On the other hand lymphoma is not a homogeneous disease and the diverse histological subtypes not

only are characterized by different clinical behavior but they are also molecularly heterogeneous. Thus

responses of patients to a specific therapy can be variable [29]. There are now several examples of

molecularly targeted agents that have shown impressive activity in phase I studies in patients with

indolent lymphoma and chronic lymphocytic leukemia including PI3K inhibitors, which have only

limited single-agent activity in solid tumors, bruton tyrosine kinase (BTK) inhibitors and BCL-2

inhibitors that latter two having been specifically designed and developed for patients with lymphoma

and chronic lymphocytic leukemia. However, no predictive biomarkers of response have been

identified for these agents and current trials with new molecularly targeted agents enroll patients

based on the histologic subtype of lymphoma.

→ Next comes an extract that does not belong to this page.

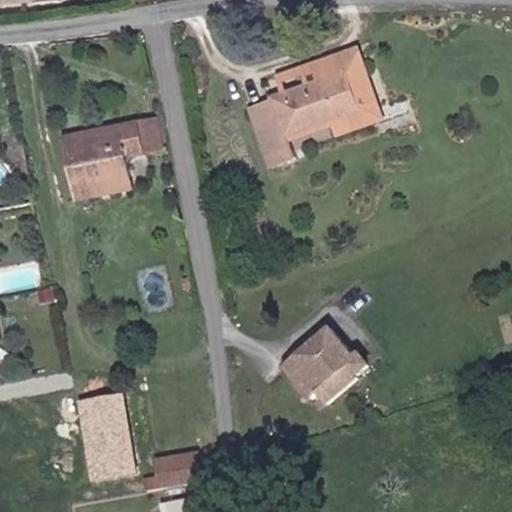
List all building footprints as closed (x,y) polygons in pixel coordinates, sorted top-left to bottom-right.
[(368,59),(379,98),(395,94),(384,55),(368,59)] [(379,98),(368,59),(267,87),(283,145),(307,138),(302,120),(379,98)] [(302,120),(307,138),(383,117),(379,98),(302,120)] [(146,110),(133,113),(137,140),(151,138),(146,110)] [(56,125),(63,172),(122,163),(119,142),(137,140),(133,113),(56,125)] [(125,177),(122,163),(63,172),(65,186),(125,177)] [(318,388),(329,398),(361,372),(348,359),(354,352),(328,324),(284,363),(310,392),(318,388)] [(357,349),(354,352),(348,359),(361,372),(370,363),(357,349)] [(121,393),(75,401),(90,484),(136,475),(121,393)] [(191,447),(172,451),(177,481),(197,477),(191,447)] [(152,485),(177,481),(172,451),(146,455),(152,485)] [(220,511),(216,488),(156,500),(158,511),(220,511)]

The more recent example of the EZH2 inhibitor tazemetostat that resulted in 92% response rate in

patients with follicular lymphoma carrying a mutated EZH2 versus 26% response rate in those with

wild type disease, underlines the need of a better definition of specific patients populations that may

most benefit from a specific treatment with molecularly targeted agents [30]. A major effort should be

made in future phase I trials testing new drugs in lymphomas to collect tumor tissue from all patients

aiming to identify predictive biomarkers of response that could be further evaluated in later stages of

development. The feasibility of new methods of molecular responses, including minimal residual

disease assessment and the use of liquid biopsies should be encouraged in future phase I trials.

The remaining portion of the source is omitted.